V. ‚Solidarisch' solle sich der gemeine Linke dabei mit dem katalanischen Nationalismus aber nicht nur erklären, weil dieser von einem „demokratischen Massenaufstand“ betrieben werde gegen seine undemokratische Unterdrückung. Dazu noch einmal Jan Schwab: „Es geht also um mehr in Katalonien. Nationale, demokratische und soziale Frage fliessen dort gerade zusammen.
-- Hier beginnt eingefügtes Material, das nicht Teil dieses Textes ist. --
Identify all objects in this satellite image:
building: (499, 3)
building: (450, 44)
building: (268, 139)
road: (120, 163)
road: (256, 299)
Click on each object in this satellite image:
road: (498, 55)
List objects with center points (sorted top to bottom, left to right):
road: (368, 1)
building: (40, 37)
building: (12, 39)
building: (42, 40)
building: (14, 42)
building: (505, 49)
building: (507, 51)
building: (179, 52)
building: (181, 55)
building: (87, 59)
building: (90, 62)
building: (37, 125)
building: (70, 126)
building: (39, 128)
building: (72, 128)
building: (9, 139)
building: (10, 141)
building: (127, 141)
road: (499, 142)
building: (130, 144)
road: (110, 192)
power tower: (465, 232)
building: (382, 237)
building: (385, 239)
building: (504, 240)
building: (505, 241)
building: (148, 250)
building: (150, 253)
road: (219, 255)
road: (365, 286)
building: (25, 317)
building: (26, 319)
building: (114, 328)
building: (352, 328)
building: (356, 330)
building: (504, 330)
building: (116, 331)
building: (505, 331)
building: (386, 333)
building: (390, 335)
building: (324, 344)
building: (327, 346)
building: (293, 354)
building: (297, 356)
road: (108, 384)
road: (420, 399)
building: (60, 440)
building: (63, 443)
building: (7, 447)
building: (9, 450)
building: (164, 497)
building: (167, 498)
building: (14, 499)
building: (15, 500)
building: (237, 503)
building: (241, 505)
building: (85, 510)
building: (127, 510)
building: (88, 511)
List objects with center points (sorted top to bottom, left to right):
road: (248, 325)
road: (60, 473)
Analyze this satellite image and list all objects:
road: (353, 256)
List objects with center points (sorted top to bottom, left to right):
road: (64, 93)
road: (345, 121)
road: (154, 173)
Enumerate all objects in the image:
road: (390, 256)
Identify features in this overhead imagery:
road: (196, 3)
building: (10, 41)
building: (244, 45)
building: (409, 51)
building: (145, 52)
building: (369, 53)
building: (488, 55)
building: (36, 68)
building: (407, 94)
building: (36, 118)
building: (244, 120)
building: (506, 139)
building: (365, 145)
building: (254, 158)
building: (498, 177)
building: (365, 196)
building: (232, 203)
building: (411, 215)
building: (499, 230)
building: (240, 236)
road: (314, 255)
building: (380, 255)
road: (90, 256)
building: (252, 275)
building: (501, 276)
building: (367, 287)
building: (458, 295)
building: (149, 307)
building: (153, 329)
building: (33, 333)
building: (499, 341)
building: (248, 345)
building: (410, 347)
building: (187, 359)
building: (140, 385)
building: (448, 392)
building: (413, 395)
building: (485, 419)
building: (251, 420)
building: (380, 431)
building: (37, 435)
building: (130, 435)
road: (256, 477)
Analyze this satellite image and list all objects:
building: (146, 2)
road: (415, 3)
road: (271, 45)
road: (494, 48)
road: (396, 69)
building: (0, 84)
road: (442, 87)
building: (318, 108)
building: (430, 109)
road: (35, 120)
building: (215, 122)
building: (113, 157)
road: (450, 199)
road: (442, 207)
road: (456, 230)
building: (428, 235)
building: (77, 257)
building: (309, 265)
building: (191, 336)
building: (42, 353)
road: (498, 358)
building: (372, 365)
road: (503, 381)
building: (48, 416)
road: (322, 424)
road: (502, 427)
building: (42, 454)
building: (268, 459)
Insbesondere zur sozialen und demokratischen Frage sollten wir uns als internationale Linke verhalten, auch wenn wir dem nationalen Teil der Agenda, dem Separatismus und einigen Strömungen in der katalanischen Bewegung kritisch gegenüberstehen.“

Ausgerechnet also, dass hier die nationale mit der sozialen Frage vermischt wird; gerade also, dass sich hier massenweisse Bürger ihre Beschädigung nicht etwa aus ihrer Klassenlage erklären, sondern darüber, dass sie von Politikern des falschen Volkes regiert werden; ausgerechnet also, dass sich hier ein „Volk“ aufstellen will, dass „klassenübergreifend“ behauptet, ein gemeinsames Interesse zu haben, egal ob katalanische Putzfrau oder Eigentümer; ausgerechnet also, dass hier einmal mehr der nationalistische Schluss aus der sozialen Misere gezogen wird, soll dazu führen, dass unsere Solidarität als Linke das „mindeste, was zur Zeit geboten wäre“ sei.